*Aim of the task*.
Your job is to set down the stretch of entries that opens with the line containing "DATAMAN 770 series" and closes with the line containing "4.10. ARM-ing the data acquisition". Keep both end lines, copy each exactly, and add nothing.

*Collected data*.

· · · · ·

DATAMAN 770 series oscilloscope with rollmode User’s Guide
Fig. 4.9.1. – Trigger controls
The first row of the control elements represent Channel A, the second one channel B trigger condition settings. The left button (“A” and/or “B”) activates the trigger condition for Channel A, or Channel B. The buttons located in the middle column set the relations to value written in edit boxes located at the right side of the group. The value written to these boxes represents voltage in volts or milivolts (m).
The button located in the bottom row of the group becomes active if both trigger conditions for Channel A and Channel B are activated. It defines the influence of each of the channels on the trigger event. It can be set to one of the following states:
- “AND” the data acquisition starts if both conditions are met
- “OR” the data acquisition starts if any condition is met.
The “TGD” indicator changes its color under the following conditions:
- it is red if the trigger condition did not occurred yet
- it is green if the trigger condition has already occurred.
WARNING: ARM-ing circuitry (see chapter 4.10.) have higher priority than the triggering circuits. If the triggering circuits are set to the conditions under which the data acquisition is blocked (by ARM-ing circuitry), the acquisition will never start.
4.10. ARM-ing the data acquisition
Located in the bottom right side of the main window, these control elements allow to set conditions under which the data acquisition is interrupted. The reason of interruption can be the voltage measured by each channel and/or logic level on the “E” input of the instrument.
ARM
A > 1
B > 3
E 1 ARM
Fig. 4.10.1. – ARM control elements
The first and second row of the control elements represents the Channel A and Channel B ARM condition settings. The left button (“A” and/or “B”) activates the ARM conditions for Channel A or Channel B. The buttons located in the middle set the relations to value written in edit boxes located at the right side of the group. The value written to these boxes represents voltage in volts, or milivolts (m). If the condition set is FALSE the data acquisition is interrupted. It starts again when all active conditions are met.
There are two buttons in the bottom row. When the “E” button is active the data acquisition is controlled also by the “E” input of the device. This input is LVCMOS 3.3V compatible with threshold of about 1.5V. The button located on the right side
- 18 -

· · · · ·

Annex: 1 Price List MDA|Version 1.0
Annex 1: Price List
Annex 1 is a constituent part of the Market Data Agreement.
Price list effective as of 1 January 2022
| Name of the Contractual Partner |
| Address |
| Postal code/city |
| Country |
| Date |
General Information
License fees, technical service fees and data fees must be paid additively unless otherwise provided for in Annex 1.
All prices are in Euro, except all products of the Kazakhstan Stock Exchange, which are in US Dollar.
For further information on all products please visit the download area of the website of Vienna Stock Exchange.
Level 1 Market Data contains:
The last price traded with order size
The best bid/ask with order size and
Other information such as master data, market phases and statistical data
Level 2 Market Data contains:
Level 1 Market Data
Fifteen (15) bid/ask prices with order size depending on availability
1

· · · · ·

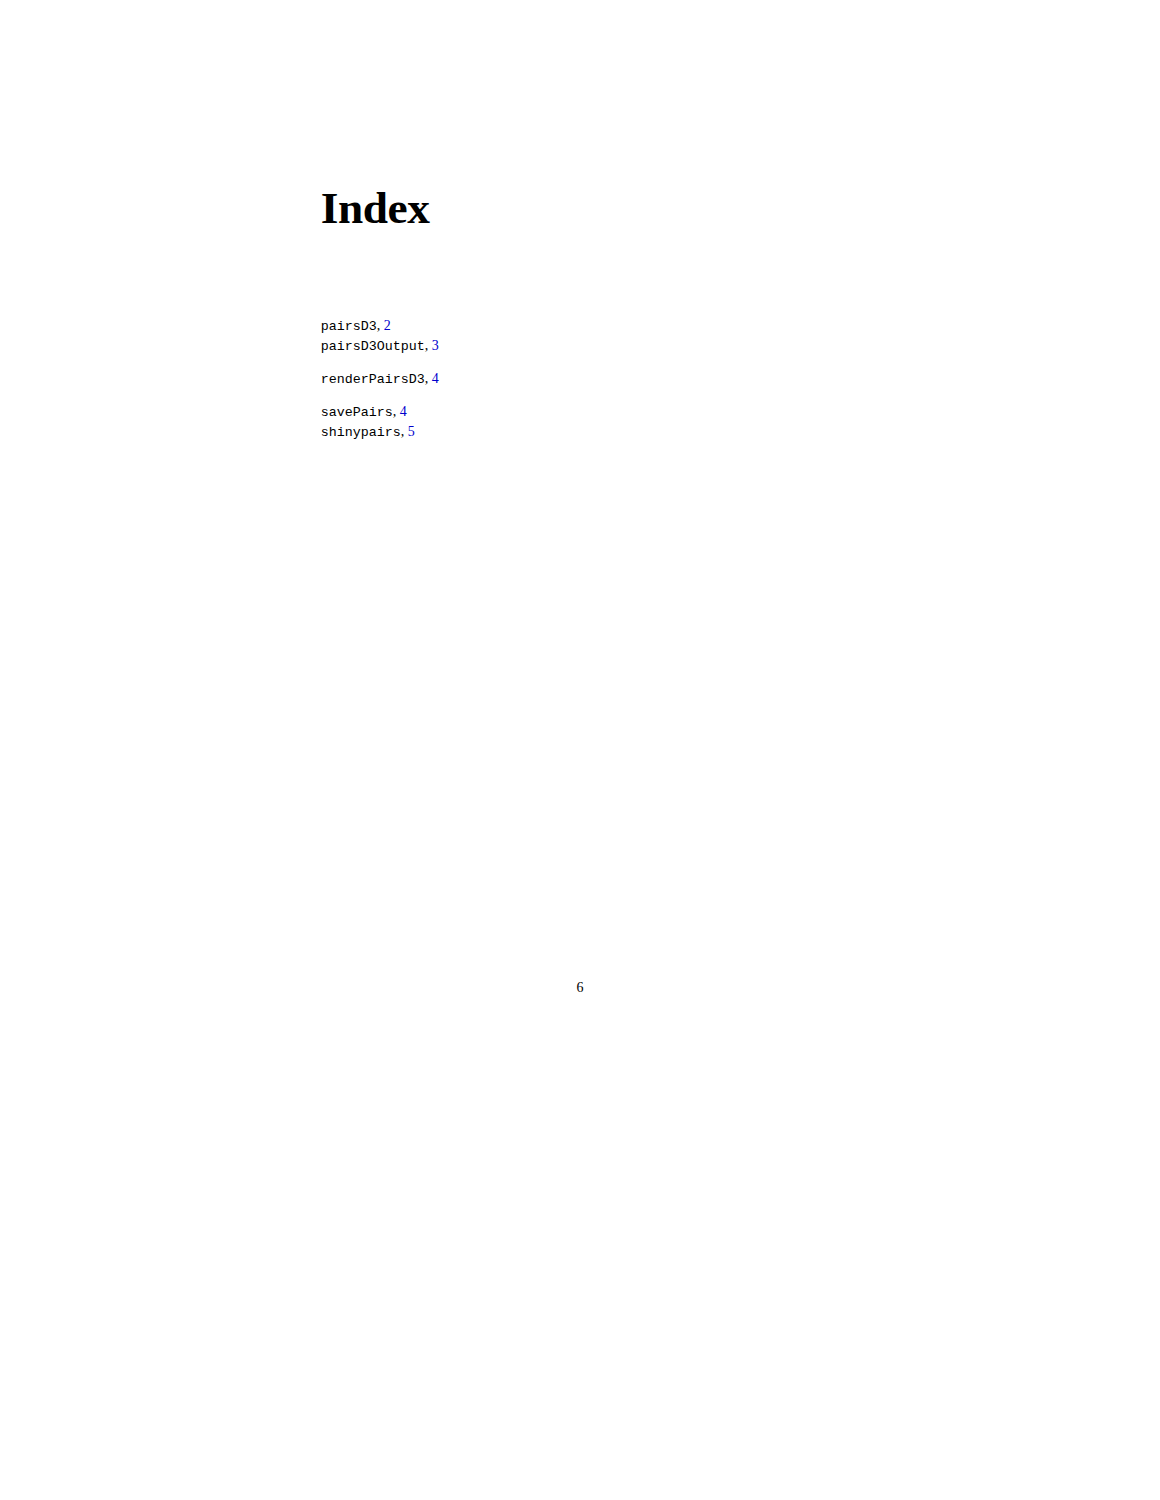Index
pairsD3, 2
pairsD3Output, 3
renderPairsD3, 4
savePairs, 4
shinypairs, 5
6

· · · · ·

*Written reply*.
DATAMAN 770 series oscilloscope with rollmode User’s Guide
Fig. 4.9.1. – Trigger controls
The first row of the control elements represent Channel A, the second one channel B trigger condition settings. The left button (“A” and/or “B”) activates the trigger condition for Channel A, or Channel B. The buttons located in the middle column set the relations to value written in edit boxes located at the right side of the group. The value written to these boxes represents voltage in volts or milivolts (m).
The button located in the bottom row of the group becomes active if both trigger conditions for Channel A and Channel B are activated. It defines the influence of each of the channels on the trigger event. It can be set to one of the following states:
- “AND” the data acquisition starts if both conditions are met
- “OR” the data acquisition starts if any condition is met.
The “TGD” indicator changes its color under the following conditions:
- it is red if the trigger condition did not occurred yet
- it is green if the trigger condition has already occurred.
WARNING: ARM-ing circuitry (see chapter 4.10.) have higher priority than the triggering circuits. If the triggering circuits are set to the conditions under which the data acquisition is blocked (by ARM-ing circuitry), the acquisition will never start.
4.10. ARM-ing the data acquisition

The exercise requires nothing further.